Stored data entries:
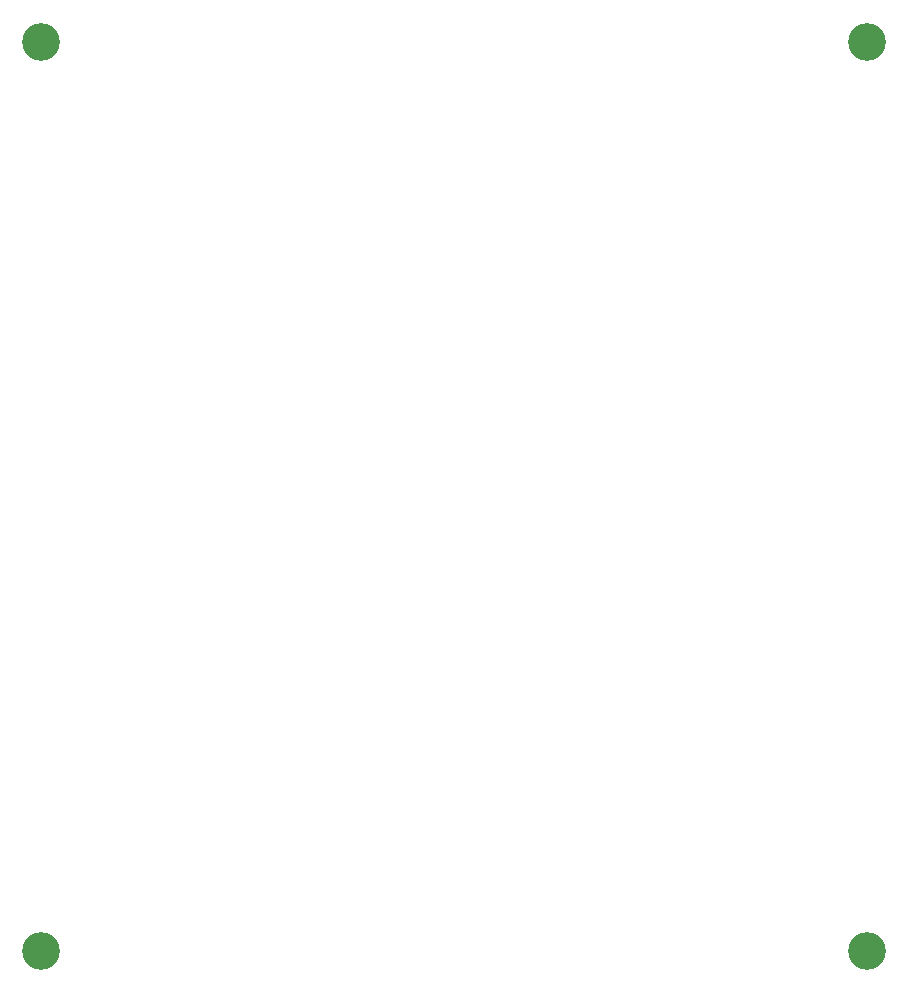
<source format=gbr>
%TF.GenerationSoftware,KiCad,Pcbnew,9.0.4*%
%TF.CreationDate,2025-10-04T10:08:07+10:00*%
%TF.ProjectId,Jet Ranger Test,4a657420-5261-46e6-9765-722054657374,rev?*%
%TF.SameCoordinates,Original*%
%TF.FileFunction,NonPlated,1,2,NPTH,Drill*%
%TF.FilePolarity,Positive*%
%FSLAX46Y46*%
G04 Gerber Fmt 4.6, Leading zero omitted, Abs format (unit mm)*
G04 Created by KiCad (PCBNEW 9.0.4) date 2025-10-04 10:08:07*
%MOMM*%
%LPD*%
G01*
G04 APERTURE LIST*
%TA.AperFunction,ComponentDrill*%
%ADD10C,3.200000*%
%TD*%
G04 APERTURE END LIST*
D10*
%TO.C,H1*%
X117000000Y-34000000D03*
%TO.C,H3*%
X117000000Y-111000000D03*
%TO.C,H4*%
X187000000Y-34000000D03*
%TO.C,H2*%
X187000000Y-111000000D03*
M02*

</source>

● Work to be completed
Please print the data above once more, exactly and without images.

● Written solution
<source format=gbr>
%TF.GenerationSoftware,KiCad,Pcbnew,9.0.4*%
%TF.CreationDate,2025-10-04T10:08:07+10:00*%
%TF.ProjectId,Jet Ranger Test,4a657420-5261-46e6-9765-722054657374,rev?*%
%TF.SameCoordinates,Original*%
%TF.FileFunction,NonPlated,1,2,NPTH,Drill*%
%TF.FilePolarity,Positive*%
%FSLAX46Y46*%
G04 Gerber Fmt 4.6, Leading zero omitted, Abs format (unit mm)*
G04 Created by KiCad (PCBNEW 9.0.4) date 2025-10-04 10:08:07*
%MOMM*%
%LPD*%
G01*
G04 APERTURE LIST*
%TA.AperFunction,ComponentDrill*%
%ADD10C,3.200000*%
%TD*%
G04 APERTURE END LIST*
D10*
%TO.C,H1*%
X117000000Y-34000000D03*
%TO.C,H3*%
X117000000Y-111000000D03*
%TO.C,H4*%
X187000000Y-34000000D03*
%TO.C,H2*%
X187000000Y-111000000D03*
M02*

</source>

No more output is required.